Facts and Timeline of Events: 

  • Plaintiff: Terry Sanderson
  • Defendant: Gwyneth Paltrow
  • Accusation: Paltrow collided with Sanderson causing traumatic brain injury and broken ribs
  • Location: Deer Valley, Utah
  • Date of Incident: February 26, 2016
  • Type: Civil Case: Initially sought $3.1 million but was dismissed and now seeking $300,000 in damages
  • Location of Trial: Park City, Utah
  • Case Start Date: March 21, 2023
Gwyneth Paltrow, deer valley Utah, hit and run, lawsuit
Gwyneth Paltrow on skis. Credit: Facebook

This case might have gotten a lot of attention from people outside the winter sports arena; however, does this case affect the individuals who participate in winter sports activities? The answer is an absolute ‘no.’ Ski resorts are not going to change the way they operate, regardless of which verdict came out of this case at all. We will not see any higher lift ticket prices, higher rental fees, new policies, or anything different regarding the operational aspects of how ski resorts conduct day-to-day business. Both lawyers, Heavens and Rooney,  agreed that ski resorts would not change how they operate in the future and that the case did not matter to ski resorts because no conduct made them liable. Heavens and Rooney also said that if this were Gwyneth “Jones” and not Gwyneth Paltrow, this case would probably have never gone to trial in the first place.

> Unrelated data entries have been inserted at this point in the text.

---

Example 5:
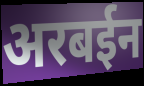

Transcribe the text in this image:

अरबईन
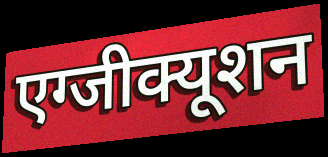
एग्जीक्यूशन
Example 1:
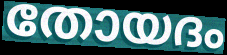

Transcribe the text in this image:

തോയദം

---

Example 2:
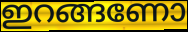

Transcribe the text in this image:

ഇറങ്ങണോ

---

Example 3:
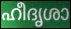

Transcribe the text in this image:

ഹീദൃശാ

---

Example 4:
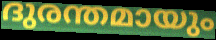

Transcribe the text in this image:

ദുരന്തമായും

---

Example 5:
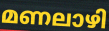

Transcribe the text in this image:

മണലാഴി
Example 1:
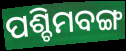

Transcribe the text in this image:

ପଶ୍ଚିମବଙ୍ଗ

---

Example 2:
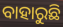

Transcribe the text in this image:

ବାହାରୁଛି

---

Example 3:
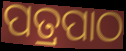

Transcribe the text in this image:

ପତ୍ରପାଠ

The reason is that the first thing every skier or rider must remember before hitting the slopes is the Skiing Responsibility Act. This means that any person who voluntarily engages in an activity known to be hazardous (skiing) and becomes injured cannot pursue any compensation for damages in court if they do become harmed or injured doing that activity.

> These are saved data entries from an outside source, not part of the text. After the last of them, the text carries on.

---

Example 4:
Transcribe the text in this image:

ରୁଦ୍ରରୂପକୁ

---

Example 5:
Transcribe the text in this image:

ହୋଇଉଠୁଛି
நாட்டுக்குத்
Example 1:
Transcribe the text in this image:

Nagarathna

Why is that important? The answer is simple. Ski resorts and their insurance companies, with their team of legal professionals, also know the Skiing Responsibility Act. They know it so well that they have implemented policies to make it very difficult for a person(s) to sue a ski resort for compensation for injuries they may have sustained due to a negligent skier. John Rooney said that most lawyers probably would not have taken this case, to begin with. I asked him why, and he said that because of all the expert witnesses they called throughout this trial, it would have been costly and would not have been worth the money. Rooney said that in most of these cases, it is hard to prove negligence against a person unless they were grossly negligent, like being under the influence while running into someone and causing them injuries.

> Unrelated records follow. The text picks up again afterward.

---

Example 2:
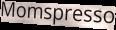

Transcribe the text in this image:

Momspresso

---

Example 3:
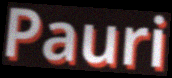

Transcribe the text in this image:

Pauri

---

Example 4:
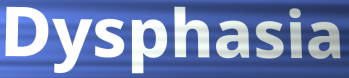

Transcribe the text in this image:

Dysphasia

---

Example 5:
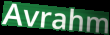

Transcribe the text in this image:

Avrahm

So, what happens if you are skiing at a ski resort and someone who is out of control runs into you, knocks you over, and you become injured? According to the Skiing Responsibility Act, that person who was injured by the individual who was skiing out of control can be sued by the person who was injured for simple negligence. That is why most skiing accident cases like Paltrows end up in a civil court against an individual and not against a ski resort.

The last thing anyone wants to do is to be sued while trying to have a fun day on the mountain. A straightforward way skiers and riders can protect themselves from lawsuits while on the mountain is to know and understand the Skier Responsibility Code. In 2022, the National Ski Areas Association (NSAA) updated the original Responsibility Code from 7 to 10 points. These signs are usually posted throughout the skiable areas and the ski resort’s main building(s).